## Assigned task
In the records below, one line contains "ville étant de". Print that line and every line after it exactly, down to the final one.

## Extracted page text data
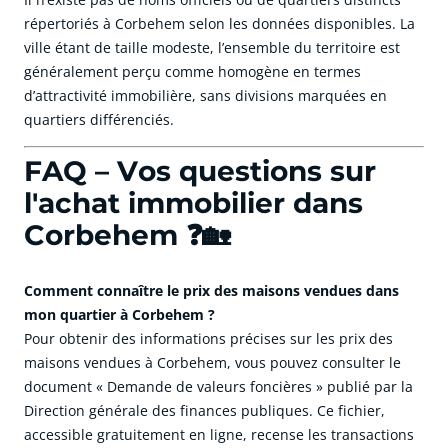
répertoriés à Corbehem selon les données disponibles. La
ville étant de taille modeste, l’ensemble du territoire est
généralement perçu comme homogène en termes
d’attractivité immobilière, sans divisions marquées en
quartiers différenciés.
FAQ – Vos questions sur
l'achat immobilier dans
Corbehem ❓🏡
Comment connaître le prix des maisons vendues dans
mon quartier à Corbehem ?
Pour obtenir des informations précises sur les prix des
maisons vendues à Corbehem, vous pouvez consulter le
document « Demande de valeurs foncières » publié par la
Direction générale des finances publiques. Ce fichier,
accessible gratuitement en ligne, recense les transactions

## Solved exercise
ville étant de taille modeste, l’ensemble du territoire est
généralement perçu comme homogène en termes
d’attractivité immobilière, sans divisions marquées en
quartiers différenciés.
FAQ – Vos questions sur
l'achat immobilier dans
Corbehem ❓🏡
Comment connaître le prix des maisons vendues dans
mon quartier à Corbehem ?
Pour obtenir des informations précises sur les prix des
maisons vendues à Corbehem, vous pouvez consulter le
document « Demande de valeurs foncières » publié par la
Direction générale des finances publiques. Ce fichier,
accessible gratuitement en ligne, recense les transactions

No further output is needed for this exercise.